Westworld, then, is a study in contradictions, and yet is no contradiction at all. Though providing a stunning showcase for the acting talents of Thandie Newton, Evan Rachel Wood and Jeffrey Wright in particular, their characters are nonetheless all controlled by Anthony Hopkins’s genial-creepy Robert, and that doesn’t really change throughout the season. Though the tropes of old West narratives are plainly up for discussion, any wider discussion of stereotyping is as likely to have a lampshade hung on it as to be absent altogether, and that’s definitely a problem. Not being familiar with the Michael Crichton film and TV show, I can’t pass judgement on the extent to which this new adaptation draws from or surpasses the source material. I can, however, observe that the original film dates to the 1970s, which possibly goes some way to explaining the uncritical straight white male gazieness embedded in the premise. Even so, there’s something strikingly reminiscent of Joss Whedon to this permutation of Westworld, and I don’t mean that as a compliment. The combination of a technologically updated old West, intended to stand as both a literal and metaphoric frontier, the genre-aware meta-narrative that nonetheless perpetuates more stereotypes than it subverts, and the supposed moral dilemma of abusing those who can’t consent feels at times like a mashup of Firefly, Cabin in the Woods and Dollhouse that has staunchly failed to improve on Whedon’s many intersectional failings.

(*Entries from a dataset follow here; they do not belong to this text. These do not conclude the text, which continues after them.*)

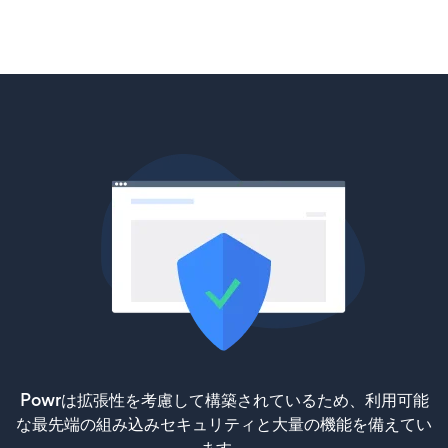
Powrは拡張性を考慮して構築されているため、利用可能
な最先端の組み込みセキュリティと大量の機能を備えてい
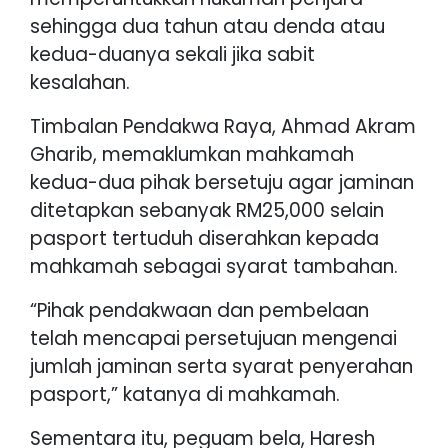
sehingga dua tahun atau denda atau
kedua-duanya sekali jika sabit
kesalahan.
Timbalan Pendakwa Raya, Ahmad Akram
Gharib, memaklumkan mahkamah
kedua-dua pihak bersetuju agar jaminan
ditetapkan sebanyak RM25,000 selain
pasport tertuduh diserahkan kepada
mahkamah sebagai syarat tambahan.
“Pihak pendakwaan dan pembelaan
telah mencapai persetujuan mengenai
jumlah jaminan serta syarat penyerahan
pasport,” katanya di mahkamah.
Sementara itu, peguam bela, Haresh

    And yet, I suspect, I’ll still be poking my nose into Season 2, if only to see how Thandie Newton is doing. It feels like an absurdly low bar to say that, compared to most of HBO’s popular content, Westworld is more tell than show in portraying sexual violence, preferring to focus on the emotional lead-in and aftermath rather than the act itself, and yet that small consideration does ratchet the proverbial dial down a smidge when watching it – enough so that I’m prepared to say it’s vastly less offensive in that respect than, say, Game of Thrones. But it’s still there, still a fundamental part of the plot, and that’s going to be a not unreasonable dealbreaker for a lot of people; as is the fact that the only queer female character dies. Westworld certainly makes compelling television, but unlike the human protagonists, I wouldn’t want to live there.